Erected in front of me nightly, I would squeeze my arm into the tiny space between his elbow and thigh, positioning my body to frame his, much like the thick plastic we used to wrap our notebooks and books in at the beginning of the school year, in the Philippines, as if each cover needed protection, needed lamination against the tropical rain, against the thin polyester and nylon that lined our cheap school backpacks, where the mud seeped through every time we tripped, or fell on our backs like turtles, arms and legs in the air waving helplessly as the weight of our school things pulls us to the ground.
There used to be nights when he’d feel this snake of an arm of mine and welcome it; he’d turn around and put his arm out, no matter how late into the night it was and how early he had to get up in the morning – our schedules always seemed to be on opposite ends of each other – he’d offer an arm and I’d know that was my space, my home, no matter which apartment in the city we lived in – that was my home.

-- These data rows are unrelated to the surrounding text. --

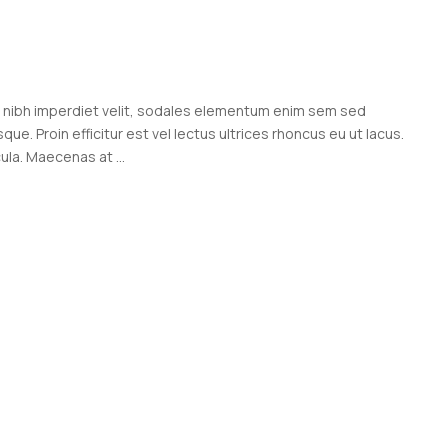
o nibh imperdiet velit, sodales elementum enim sem sed
ue. Proin efficitur est vel lectus ultrices rhoncus eu ut lacus.
cula. Maecenas at ...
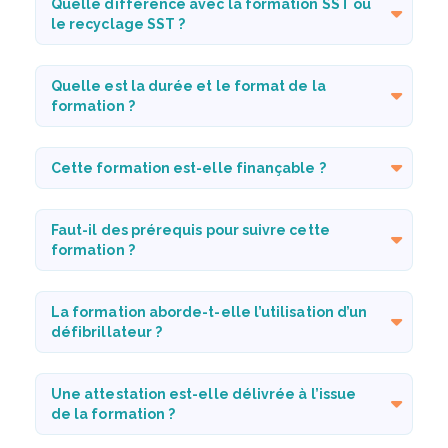
Quelle différence avec la formation SST ou
le recyclage SST ?
Quelle est la durée et le format de la
formation ?
Cette formation est-elle finançable ?
Faut-il des prérequis pour suivre cette
formation ?
La formation aborde-t-elle l’utilisation d’un
défibrillateur ?
Une attestation est-elle délivrée à l’issue
de la formation ?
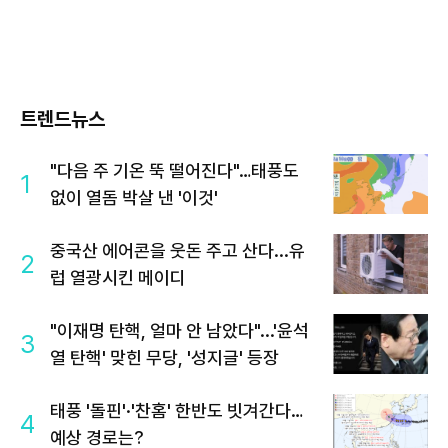
트렌드뉴스
"다음 주 기온 뚝 떨어진다"…태풍도
1
없이 열돔 박살 낸 '이것'
중국산 에어콘을 웃돈 주고 산다...유
2
럽 열광시킨 메이디
"이재명 탄핵, 얼마 안 남았다"...'윤석
3
열 탄핵' 맞힌 무당, '성지글' 등장
태풍 '돌핀'·'찬홈' 한반도 빗겨간다…
4
예상 경로는?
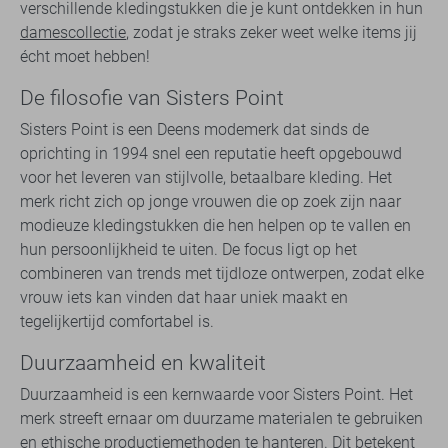
verschillende kledingstukken die je kunt ontdekken in hun
damescollectie
, zodat je straks zeker weet welke items jij
écht moet hebben!
De filosofie van Sisters Point
Sisters Point is een Deens modemerk dat sinds de
oprichting in 1994 snel een reputatie heeft opgebouwd
voor het leveren van stijlvolle, betaalbare kleding. Het
merk richt zich op jonge vrouwen die op zoek zijn naar
modieuze kledingstukken die hen helpen op te vallen en
hun persoonlijkheid te uiten. De focus ligt op het
combineren van trends met tijdloze ontwerpen, zodat elke
vrouw iets kan vinden dat haar uniek maakt en
tegelijkertijd comfortabel is.
Duurzaamheid en kwaliteit
Duurzaamheid is een kernwaarde voor Sisters Point. Het
merk streeft ernaar om duurzame materialen te gebruiken
en ethische productiemethoden te hanteren. Dit betekent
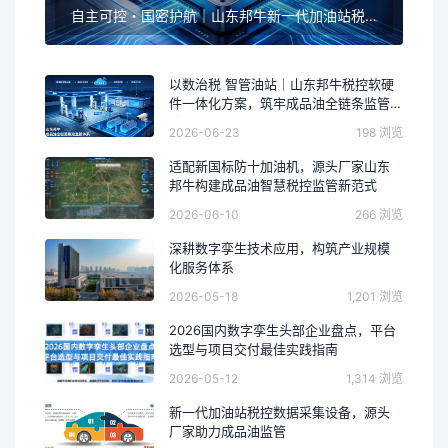
自主可控・国密护航｜山东邦牛新一代加油站税控采集设备全面升级，筑牢成品油智慧监管安全底座
以数治税 智管油站｜山东邦牛税控软硬
件一体化方案，筑牢成品油全链条监管
防线
2026-06-23
198 浏览
适配新国标防十加油机，源头厂家山东
邦牛构建成品油智慧税控监管新范式
2026-06-10
266 浏览
深耕数字孪生技术应用，构筑产业规模
化服务体系
2026-05-18
1,201 浏览
2026国内数字孪生头部企业盘点，平台
选型与项目交付最佳实践指南
2026-05-12
1,314 浏览
新一代加油站税控数据采集设备，源头
厂家助力成品油监管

Nowadays, he’d grunt my name out of the corner of his mouth, frustrated at having his light sleep disturbed. On good night he’d still relent, just leave the warning lingering in the air, unspoken, leaving it to me to decide when to give in.
On bad nights, he’d shrug my arm off without a sound. Harmless, and without pain, really. But to me, it’s a violent slap strewn across my face, one that lunges my head backwards, the kind of slap that vibrates my entire body until I feel a knee buckle, but I stand my ground and hold my cheek and stare right back – at nothingness, at darkness, at the great wall of the back that I have in front of me, not even a face to glare at, not a body to receive my reverberating anger.

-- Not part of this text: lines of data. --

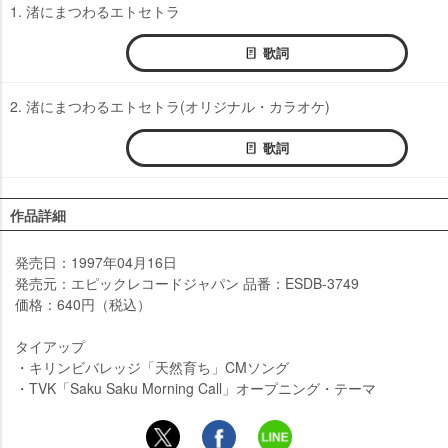
1. 渚にまつわるエトセトラ
歌詞
2. 渚にまつわるエトセトラ(オリジナル・カラオケ)
歌詞
作品詳細
発売日：1997年04月16日
発売元：エピックレコードジャパン 品番：ESDB-3749
価格：640円（税込）
タイアップ
・キリンビバレッジ「天然育ち」CMソング
・TVK「Saku Saku Morning Call」オープニング・テーマ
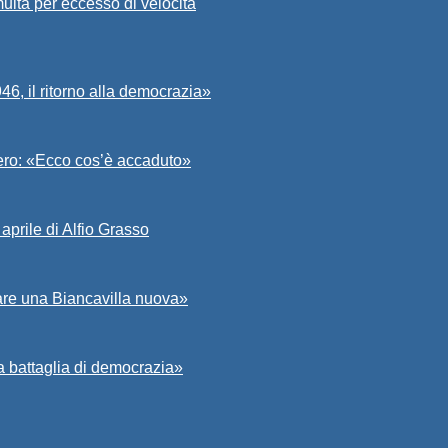
ulta per eccesso di velocità
6, il ritorno alla democrazia»
Asero: «Ecco cos’è accaduto»
aprile di Alfio Grasso
zare una Biancavilla nuova»
a battaglia di democrazia»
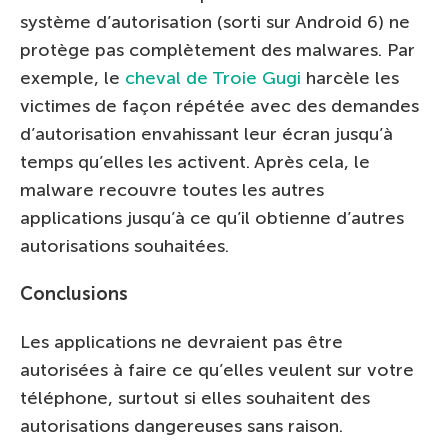
système d’autorisation (sorti sur Android 6) ne
protège pas complètement des malwares. Par
exemple, le
cheval de Troie Gugi
harcèle les
victimes de façon répétée avec des demandes
d’autorisation envahissant leur écran jusqu’à
temps qu’elles les activent. Après cela, le
malware recouvre toutes les autres
applications jusqu’à ce qu’il obtienne d’autres
autorisations souhaitées.
Conclusions
Les applications ne devraient pas être
autorisées à faire ce qu’elles veulent sur votre
téléphone, surtout si elles souhaitent des
autorisations dangereuses sans raison.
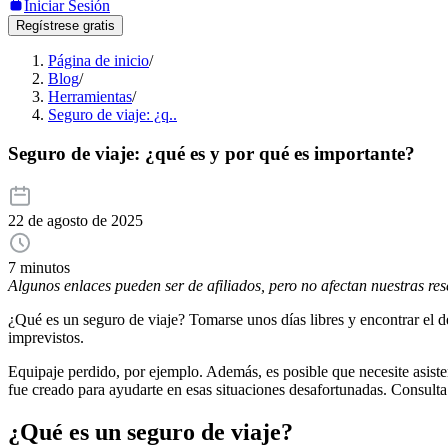
Iniciar Sesión
Regístrese gratis
Página de inicio
/
Blog
/
Herramientas
/
Seguro de viaje: ¿q..
Seguro de viaje: ¿qué es y por qué es importante?
22 de agosto de 2025
7 minutos
Algunos enlaces pueden ser de afiliados, pero no afectan nuestras re
¿Qué es un seguro de viaje? Tomarse unos días libres y encontrar el d
imprevistos.
Equipaje perdido, por ejemplo. Además, es posible que necesite asisten
fue creado para ayudarte en esas situaciones desafortunadas. Consulta 
¿Qué es un seguro de viaje?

While I was driving down the trails of Cape Smokey, speeding through the roads at Souris with nothing but the stars and my high beams to light the way, I realized, for the first time in years, that I wasn’t angry, nor resentful. I was heading towards something and I didn’t have to fight for it to be mine. I wasn’t near tears nor was I holding something back inside. I had no care. I missed nobody. It would have been perfect, too perfect, to swerve down a countryside and kick the gas up to 150 km/hour and not let go, and zoom through nothingness without a soul to witness but the bats and the coyotes licking their wounds or feeding on scraps – the perfect audience. It crossed my mind more than once but nothing solid clamped it down. Even of urges, I was freed.
Tonight I find myself wanting.
I am in a maze of walls made of upturned backs and hips splayed to the side, this negative space between our bodies I try so hard to climb across – even the four hour hike up the Skyline trail didn’t take my breath away this hard. Even kayaking with a tripod in between my legs and knees was easier to maneuver than trying to read the reasons behind your words, whether or not you want me to jump, or cower.
Inside me is so much yearning for the one person I could dream a life with together, no matter how foolish, or naive, or senseless in the ways we desperately try to get to know one another knowing it would only end in hate and regret and resentment, I just want to have that chance again–to join a bed that is welcoming and tender, where I don’t have to lie on the far edge, with my arms straight down like a soldier on attention, eyes laser straight forward, stiff and steady, afraid of the slightest chance that they stray to the side and glimpse something that resembles something like hope, but not quite.